**TASK 1**
In the blog post, rewrite the part starting with "The blow was" and going on through "2021 day off.", renaming "Cumbernauld" as "Motherwell".
**TASK 2**
List every family member the writer drives somewhere in the blog post, with where each one was taken.

**TEXT SECTION**
··········
Life Intervenes, Sometimes (1 Viewer)

Avid readers of my ramblings will recall that I'm blessed with three wonderful children and an equally wonderful wife. You may also recall that none of them really share my love of standing still in mud staring at trees. Each week is partially taken up with 'Dad duties' and occasionally they encroach upon the weekend- which was always 'Dad time' when they were younger. Last weekend was one such time, when youngest child needed a lift to his (socially- distanced) tennis match and eldest child needed a lift to work, both days. I don't really mind as the tennis pro is 14 and soon enough will reach the stage where he would die of shame if seen in public with his old Dad. I especially cherish my time with my eldest, who at 18 is past the 'dies of shame' stage but all too soon will be striking out into the world on her own. Such was my weekend.

The blow was softened significantly in the knowledge that I had booked Monday and Tuesday off work. Monday, sadly, was a write- off as my ability to watch the superbowl then function with 4 hours sleep is perhaps 25 years behind me. Perhaps time to accept reality. Didn't help that the Chiefs lost. Then my wife's car broke down, and I was given the task of driving her into the frozen wilderness of Cumbernauld. I'm prone to exaggeration, occasionally, but there is a clear line on the motorway where normal weather stops and the Cumbernauld micro- climate starts. It isn't often you see a snowplough with the driver's sun visor down. The day was then taken up with booking the car into a garage, then catching up on lost sleep. It was a very 2021 day off.
··········
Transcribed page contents
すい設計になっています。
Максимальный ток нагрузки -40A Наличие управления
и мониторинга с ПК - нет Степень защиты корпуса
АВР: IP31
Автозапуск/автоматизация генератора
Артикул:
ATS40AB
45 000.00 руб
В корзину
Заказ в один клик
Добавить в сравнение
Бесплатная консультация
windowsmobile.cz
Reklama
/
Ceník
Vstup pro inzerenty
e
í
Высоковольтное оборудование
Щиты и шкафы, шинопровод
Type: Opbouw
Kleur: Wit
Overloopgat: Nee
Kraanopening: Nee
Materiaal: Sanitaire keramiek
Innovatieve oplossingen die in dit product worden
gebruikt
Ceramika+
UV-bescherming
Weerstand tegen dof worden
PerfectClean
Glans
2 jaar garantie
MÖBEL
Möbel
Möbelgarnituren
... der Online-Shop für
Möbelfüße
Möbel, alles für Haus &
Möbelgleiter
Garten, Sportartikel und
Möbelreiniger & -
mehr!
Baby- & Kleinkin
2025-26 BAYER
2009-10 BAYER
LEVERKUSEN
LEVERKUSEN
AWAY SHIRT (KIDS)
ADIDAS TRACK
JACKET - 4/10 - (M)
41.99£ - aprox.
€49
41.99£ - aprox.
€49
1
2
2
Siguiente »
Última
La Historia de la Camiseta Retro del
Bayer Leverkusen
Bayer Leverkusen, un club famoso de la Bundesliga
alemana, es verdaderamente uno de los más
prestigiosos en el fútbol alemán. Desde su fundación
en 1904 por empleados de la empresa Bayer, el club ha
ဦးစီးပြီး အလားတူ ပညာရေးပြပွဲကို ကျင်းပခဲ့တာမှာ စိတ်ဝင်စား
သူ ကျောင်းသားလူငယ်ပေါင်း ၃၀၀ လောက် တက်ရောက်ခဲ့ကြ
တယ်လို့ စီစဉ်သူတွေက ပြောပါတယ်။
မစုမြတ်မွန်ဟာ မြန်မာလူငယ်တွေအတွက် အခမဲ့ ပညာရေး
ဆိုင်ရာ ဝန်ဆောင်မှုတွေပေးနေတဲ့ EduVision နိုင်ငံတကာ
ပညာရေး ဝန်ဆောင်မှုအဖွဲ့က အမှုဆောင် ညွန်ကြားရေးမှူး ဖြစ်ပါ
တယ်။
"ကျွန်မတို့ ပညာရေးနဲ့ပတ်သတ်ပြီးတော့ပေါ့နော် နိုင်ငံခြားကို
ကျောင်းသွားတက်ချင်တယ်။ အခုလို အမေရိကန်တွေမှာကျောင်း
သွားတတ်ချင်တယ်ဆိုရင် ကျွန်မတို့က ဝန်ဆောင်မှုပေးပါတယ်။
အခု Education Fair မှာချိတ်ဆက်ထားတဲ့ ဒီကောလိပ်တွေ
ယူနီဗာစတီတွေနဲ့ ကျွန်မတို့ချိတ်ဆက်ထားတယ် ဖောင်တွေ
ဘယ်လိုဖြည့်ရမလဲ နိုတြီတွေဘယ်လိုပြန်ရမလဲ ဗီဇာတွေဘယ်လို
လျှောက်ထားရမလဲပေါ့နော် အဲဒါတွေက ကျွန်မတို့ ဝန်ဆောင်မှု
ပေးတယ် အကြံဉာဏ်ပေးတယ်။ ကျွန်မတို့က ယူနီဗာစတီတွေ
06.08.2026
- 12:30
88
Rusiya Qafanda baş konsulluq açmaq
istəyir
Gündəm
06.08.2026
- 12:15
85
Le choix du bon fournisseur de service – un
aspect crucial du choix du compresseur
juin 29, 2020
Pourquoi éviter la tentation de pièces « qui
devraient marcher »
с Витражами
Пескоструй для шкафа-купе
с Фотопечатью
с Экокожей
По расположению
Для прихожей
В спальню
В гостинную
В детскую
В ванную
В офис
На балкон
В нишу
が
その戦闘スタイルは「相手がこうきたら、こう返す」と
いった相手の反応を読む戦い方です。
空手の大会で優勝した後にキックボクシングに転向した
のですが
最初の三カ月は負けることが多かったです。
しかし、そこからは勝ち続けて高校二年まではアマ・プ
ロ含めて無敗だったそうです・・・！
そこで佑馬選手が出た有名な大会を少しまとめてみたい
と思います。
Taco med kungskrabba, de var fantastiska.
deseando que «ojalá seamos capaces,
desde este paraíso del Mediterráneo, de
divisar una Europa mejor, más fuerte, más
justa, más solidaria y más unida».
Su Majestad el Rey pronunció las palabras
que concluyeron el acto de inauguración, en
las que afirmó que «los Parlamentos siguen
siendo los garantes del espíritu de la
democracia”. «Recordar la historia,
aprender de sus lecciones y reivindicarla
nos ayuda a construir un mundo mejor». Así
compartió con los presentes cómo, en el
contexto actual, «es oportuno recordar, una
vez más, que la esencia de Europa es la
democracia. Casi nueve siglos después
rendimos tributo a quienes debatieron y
··········
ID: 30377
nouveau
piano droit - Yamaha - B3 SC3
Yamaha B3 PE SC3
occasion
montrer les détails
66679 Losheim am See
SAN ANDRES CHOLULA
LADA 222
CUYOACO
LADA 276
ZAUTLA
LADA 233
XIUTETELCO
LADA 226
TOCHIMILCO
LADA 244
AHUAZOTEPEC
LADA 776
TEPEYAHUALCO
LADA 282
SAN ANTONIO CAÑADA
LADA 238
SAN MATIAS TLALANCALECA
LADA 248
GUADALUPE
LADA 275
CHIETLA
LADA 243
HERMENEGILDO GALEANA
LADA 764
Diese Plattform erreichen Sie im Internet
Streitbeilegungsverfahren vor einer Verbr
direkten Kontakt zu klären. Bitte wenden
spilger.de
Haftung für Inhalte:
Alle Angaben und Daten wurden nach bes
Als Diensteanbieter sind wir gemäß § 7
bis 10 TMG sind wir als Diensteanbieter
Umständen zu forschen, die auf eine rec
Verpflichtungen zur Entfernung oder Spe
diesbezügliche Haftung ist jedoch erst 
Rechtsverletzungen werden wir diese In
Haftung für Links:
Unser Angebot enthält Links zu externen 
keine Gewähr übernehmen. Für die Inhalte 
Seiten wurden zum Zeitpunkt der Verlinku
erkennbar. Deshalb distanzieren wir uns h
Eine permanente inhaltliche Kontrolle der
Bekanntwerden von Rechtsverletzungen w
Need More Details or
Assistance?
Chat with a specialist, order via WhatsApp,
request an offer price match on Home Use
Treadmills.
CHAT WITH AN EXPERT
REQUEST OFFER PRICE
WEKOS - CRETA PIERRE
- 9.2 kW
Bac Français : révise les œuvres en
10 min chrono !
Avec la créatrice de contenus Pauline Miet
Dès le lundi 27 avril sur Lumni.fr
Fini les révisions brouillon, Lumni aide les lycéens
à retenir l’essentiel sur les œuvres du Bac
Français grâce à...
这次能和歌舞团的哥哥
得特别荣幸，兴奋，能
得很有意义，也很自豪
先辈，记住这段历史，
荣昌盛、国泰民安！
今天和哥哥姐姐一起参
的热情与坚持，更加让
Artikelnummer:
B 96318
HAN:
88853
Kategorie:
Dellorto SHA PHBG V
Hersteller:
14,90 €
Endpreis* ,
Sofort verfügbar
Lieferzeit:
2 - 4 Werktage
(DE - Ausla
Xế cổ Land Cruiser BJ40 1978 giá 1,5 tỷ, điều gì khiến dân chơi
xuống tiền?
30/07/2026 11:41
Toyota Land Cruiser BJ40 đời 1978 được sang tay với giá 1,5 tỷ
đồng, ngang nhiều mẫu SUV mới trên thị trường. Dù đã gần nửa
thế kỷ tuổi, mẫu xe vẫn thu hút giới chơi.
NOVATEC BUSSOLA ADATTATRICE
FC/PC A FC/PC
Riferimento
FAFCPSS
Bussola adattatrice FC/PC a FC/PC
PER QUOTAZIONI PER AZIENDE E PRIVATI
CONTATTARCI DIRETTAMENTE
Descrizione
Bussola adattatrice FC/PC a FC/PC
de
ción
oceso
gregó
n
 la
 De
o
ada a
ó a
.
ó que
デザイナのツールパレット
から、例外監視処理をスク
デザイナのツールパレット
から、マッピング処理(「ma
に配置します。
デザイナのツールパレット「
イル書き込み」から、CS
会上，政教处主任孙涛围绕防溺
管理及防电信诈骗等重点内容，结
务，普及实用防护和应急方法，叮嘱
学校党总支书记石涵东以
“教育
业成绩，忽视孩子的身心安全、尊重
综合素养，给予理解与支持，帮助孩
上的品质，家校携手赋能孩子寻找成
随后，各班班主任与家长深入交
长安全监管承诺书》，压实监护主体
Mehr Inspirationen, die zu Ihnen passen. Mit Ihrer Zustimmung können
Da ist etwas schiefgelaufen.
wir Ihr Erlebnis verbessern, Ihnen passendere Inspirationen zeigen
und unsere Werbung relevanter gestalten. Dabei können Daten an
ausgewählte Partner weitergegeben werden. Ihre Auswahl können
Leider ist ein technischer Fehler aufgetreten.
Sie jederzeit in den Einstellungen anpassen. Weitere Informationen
··········
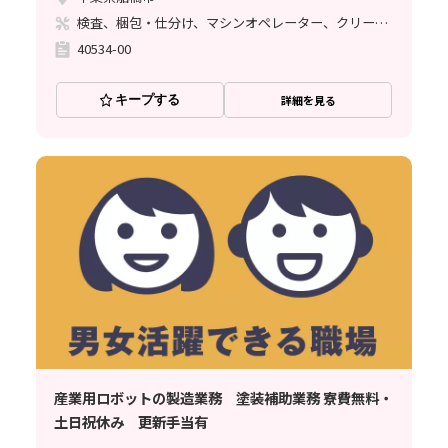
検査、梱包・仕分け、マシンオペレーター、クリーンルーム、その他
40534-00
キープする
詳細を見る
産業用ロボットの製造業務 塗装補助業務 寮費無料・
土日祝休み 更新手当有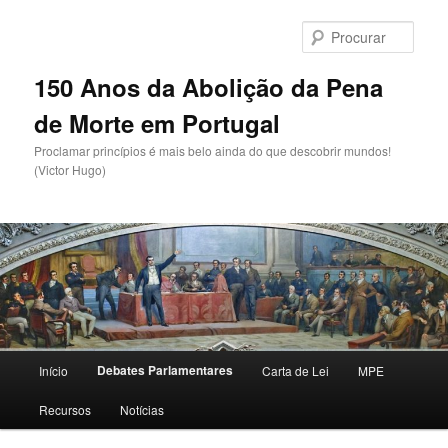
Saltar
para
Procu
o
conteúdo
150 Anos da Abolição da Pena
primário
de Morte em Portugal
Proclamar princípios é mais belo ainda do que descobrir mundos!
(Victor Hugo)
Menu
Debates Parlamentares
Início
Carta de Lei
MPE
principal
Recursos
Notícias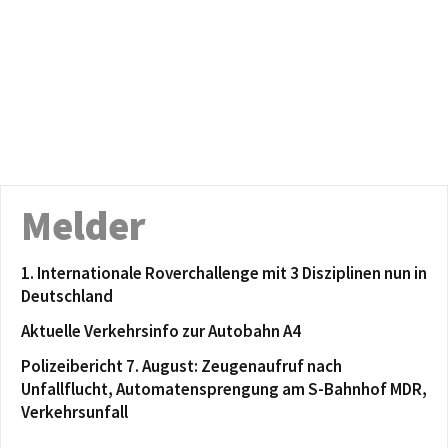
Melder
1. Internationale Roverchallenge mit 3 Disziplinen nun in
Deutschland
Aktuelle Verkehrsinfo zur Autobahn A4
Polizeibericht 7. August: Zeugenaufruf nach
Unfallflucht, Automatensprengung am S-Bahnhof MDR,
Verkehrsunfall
··········
**ANSWER SECTION 1**
The blow was softened significantly in the knowledge that I had booked Monday and Tuesday off work. Monday, sadly, was a write- off as my ability to watch the superbowl then function with 4 hours sleep is perhaps 25 years behind me. Perhaps time to accept reality. Didn't help that the Chiefs lost. Then my wife's car broke down, and I was given the task of driving her into the frozen wilderness of Motherwell. I'm prone to exaggeration, occasionally, but there is a clear line on the motorway where normal weather stops and the Motherwell micro- climate starts. It isn't often you see a snowplough with the driver's sun visor down. The day was then taken up with booking the car into a garage, then catching up on lost sleep. It was a very 2021 day off.

**ANSWER SECTION 2**
- The youngest child, to a tennis match
- The eldest child, to work
- The wife, to Cumbernauld